§ What this task involves
Copy the lines below exactly as they appear, leaving out the pictures.

§ Provided material

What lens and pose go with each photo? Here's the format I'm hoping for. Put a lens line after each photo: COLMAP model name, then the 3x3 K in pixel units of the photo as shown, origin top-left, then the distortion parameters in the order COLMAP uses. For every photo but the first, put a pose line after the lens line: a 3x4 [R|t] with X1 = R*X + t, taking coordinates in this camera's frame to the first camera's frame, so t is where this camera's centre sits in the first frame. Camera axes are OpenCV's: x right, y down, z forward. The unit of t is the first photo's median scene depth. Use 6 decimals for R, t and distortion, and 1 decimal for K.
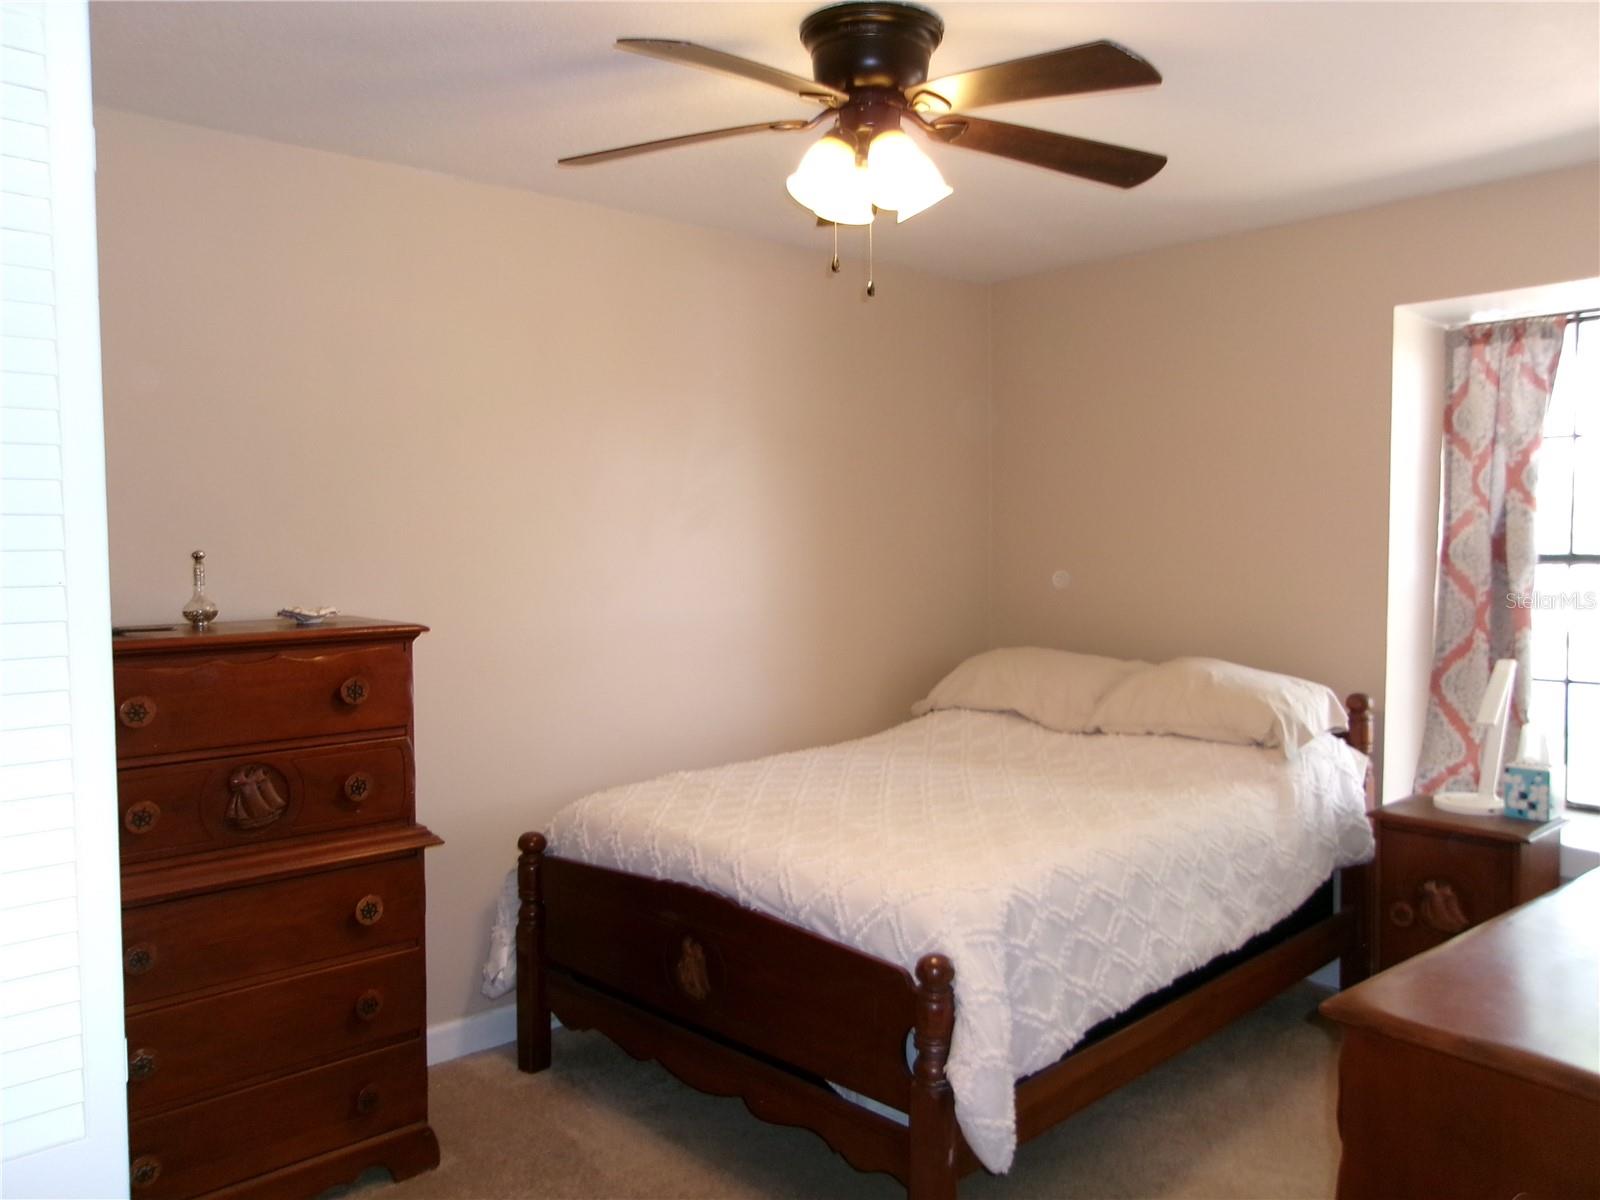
lens RADIAL K [[1227.4, 0, 784.7], [0, 1227.4, 585.9], [0, 0, 1]] dist [-0.028225, 0.049164]
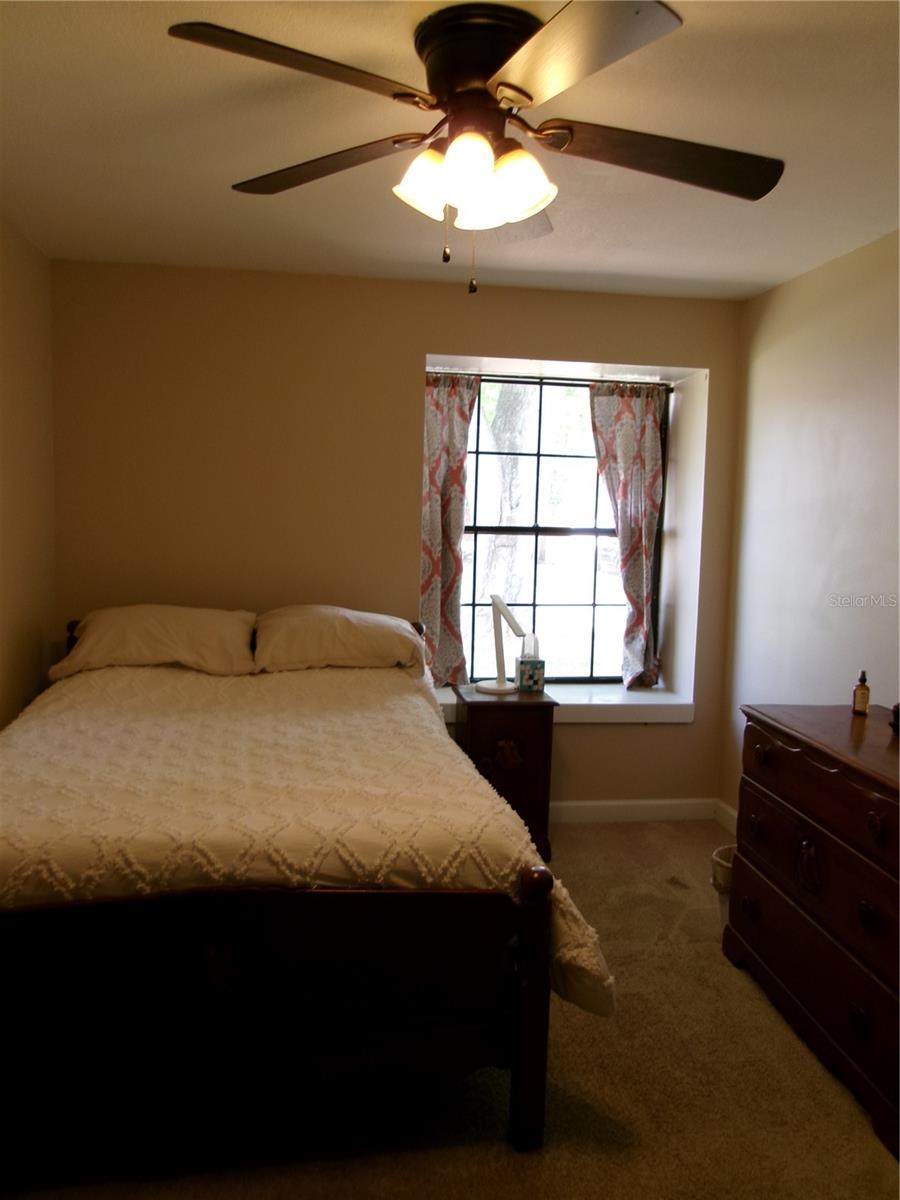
lens RADIAL K [[920.5, 0, 441.2], [0, 920.5, 599.4], [0, 0, 1]] dist [-0.028225, 0.049164]
pose [[0.573227, -0.062042, 0.817045, -0.454993], [0.006059, 0.997423, 0.071488, -0.019157], [-0.819374, -0.036028, 0.572126, 0.403138]]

§ Response
What lens and pose go with each photo? Here's the format I'm hoping for. Put a lens line after each photo: COLMAP model name, then the 3x3 K in pixel units of the photo as shown, origin top-left, then the distortion parameters in the order COLMAP uses. For every photo but the first, put a pose line after the lens line: a 3x4 [R|t] with X1 = R*X + t, taking coordinates in this camera's frame to the first camera's frame, so t is where this camera's centre sits in the first frame. Camera axes are OpenCV's: x right, y down, z forward. The unit of t is the first photo's median scene depth. Use 6 decimals for R, t and distortion, and 1 decimal for K.
lens RADIAL K [[1227.4, 0, 784.7], [0, 1227.4, 585.9], [0, 0, 1]] dist [-0.028225, 0.049164]
lens RADIAL K [[920.5, 0, 441.2], [0, 920.5, 599.4], [0, 0, 1]] dist [-0.028225, 0.049164]
pose [[0.573227, -0.062042, 0.817045, -0.454993], [0.006059, 0.997423, 0.071488, -0.019157], [-0.819374, -0.036028, 0.572126, 0.403138]]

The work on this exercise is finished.